What do crocodiles and lesbians have in common? Plenty of things, as I learned from Qiu Miaojin’s Notes of a Crocodile.
The novel, first published in Chinese in 1994, is a fragmented, broody, and often puzzling coming-of-age tale. The main story is told through journal entries by our narrator, a college student nicknamed Lazi.
In her first year of study, Lazi begins a turbulent relationship with a fellow student, Shui Ling. Although she knows her love for other women is innate, Lazi is filled with self-loathing: she sees her identity as a crime. As a result, she sabotages the relationship to avoid confronting intimacy.

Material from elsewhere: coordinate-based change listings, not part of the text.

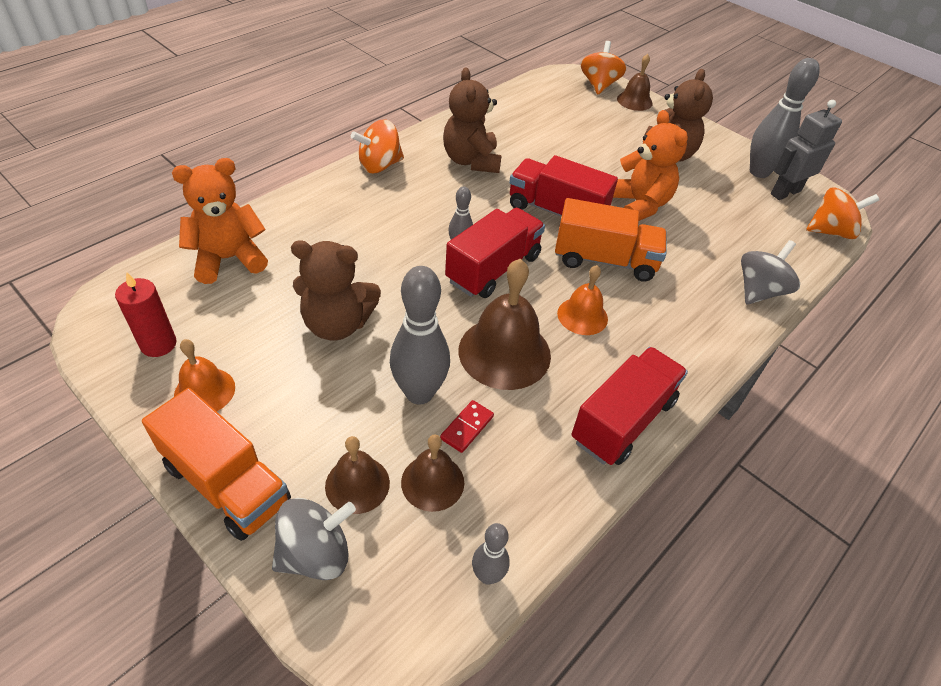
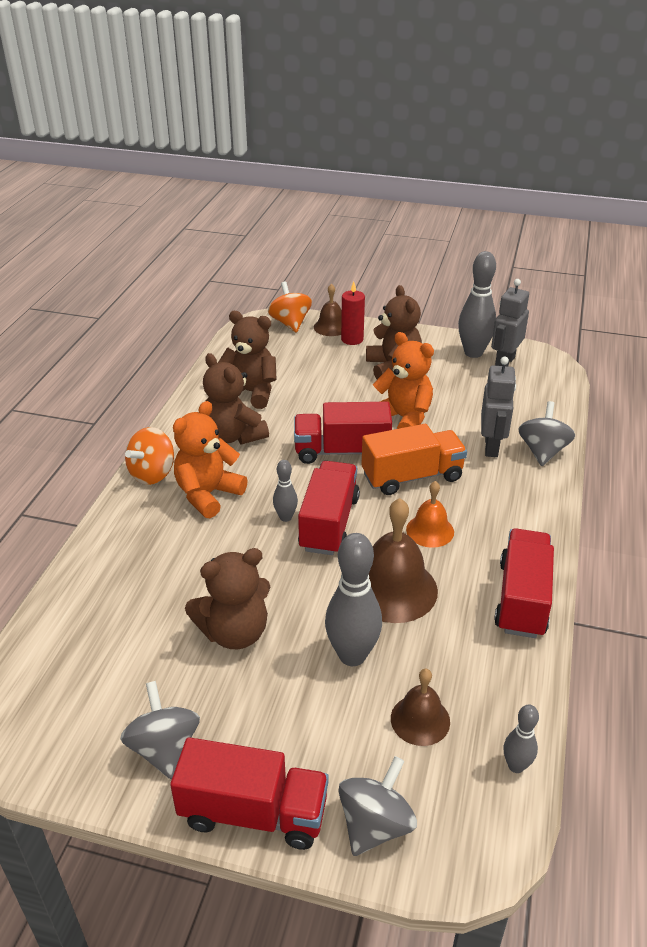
camera: 25 degrees left, 10 degrees down
(158, 344) = (82, 730): red candle -> red candle (352, 339)
(204, 391) = (164, 748): orange bell -> grey spinning top
(227, 483) = (253, 812): orange truck -> red truck
(229, 259) = (81, 622): orange teddy bear -> orange teddy bear (208, 494)
(357, 484) = (363, 753): brown bell -> none
(467, 427) = (412, 663): red domino -> none
(515, 131) = (250, 393): none -> brown teddy bear
(708, 265) = (491, 446): none -> grey robot
(830, 231) = (558, 381): orange spinning top -> none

Over the remainder of her college years, Lazi returns obsessively to her experience with Shui Ling, which she sees as her one great love – but only great because it ended before it could become really real. In the meantime, she forms other relationships – some romantic, some sexual, some platonic – with a variety of queer people.
Notes of a Crocodile isn’t a plot-heavy book. Rather, it’s about the introspective development of a character. Lazi is romantic but melancholic, self-absorbed but self-hating. She’s likeable, but she can also be a bit much!
Lazi’s main quest, as I see it, is to learn how to love. More specifically: how to love as a lesbian. With no societal script to guide her, it’s a messy process of trial and error. Her experiences are mirrored by her friends’ relationships, which can be seen as various models for how queer love can be. They’re a vibrant cast of characters, from a loud-and-proud bisexual gangster and his depressed journalist ex-boyfriend, to a try-hard overachiever and her slacker guitarist sweetheart. Getting to know them is one of my favourite parts of the book.
But don’t get me wrong: none of them any good at love either! Lazi has to learn from their bad examples. As she says towards the end, “On how to love well: instead of embracing a romantic ideal, you must confront the meaning of every great love that has shattered, shard by shard.”
And what about the crocodile? Well, it crops up in a series of satirical vignettes that break up Lazi’s narrative – which is much-needed, given how bleak her story can be.
The crocodile has lived its whole life wearing a human suit, trying to fit into a human-normative society. Despite its desperate longing to connect with its own kind, because all other crocodiles also wear human suits, the crocodile can’t be sure that it’s ever met another one for real. Does this sound like a familiar experience? It certainly resonated with my teenage memories!
While society hates and fears crocodiles, it’s also fascinated with them. During the course of the novel, Taiwan’s media is whipped up into a crocodile-frenzy, obsessed with finding out every detail of these outsiders who live among the normal populace. Headlines scream: “BREAKING NEWS: CREAM PUFFS ARE A CROCODILE FAVOURITE!” Should the crocodile feel flattered, or fetishised?
Oddly, although these crocodile sections are humorous, they were also the ones that touched me the most.
Around the time of the book’s first publication, lesbians were under a similar scrutiny in the Taiwanese media. That same year, a TV journalist secretly filmed patrons at a lesbian bar, resulting in many being outed without their consent. In a separate incident, two female students (who attended the same high school where Miaojin had once studied) committed a double-suicide, leading to media speculation that they had been in a lesbian relationship. Medical experts and psychologists were called to comment and analyse the girls’ motives. As Miaojin satirises, “various crocodile experts had begun to crop up” – all of them spouting contradictory pseudo-scientific nonsense.
From the outset, I was expecting this to be a sad book. I’ve read Miaojin’s other novel, Last Words from Montmartre, which is an extended suicide note. Miaojin herself committed suicide in 1995, at the age of 26. So I was unsurprised by how self-destructive the characters in Notes of a Crocodile are.
However, I was surprised by how defiant the book felt as well. Yes, Lazi is miserable, but she keeps on trying to build human connections, to find a love that will last. I didn’t come away feeling miserable. Or, at least, not too miserable. And I enjoyed its puzzles and parallels, the way you have to pick apart metaphors and pop culture references to understand what’s being said. I still don’t understand it completely – but that’s part of what makes me like it.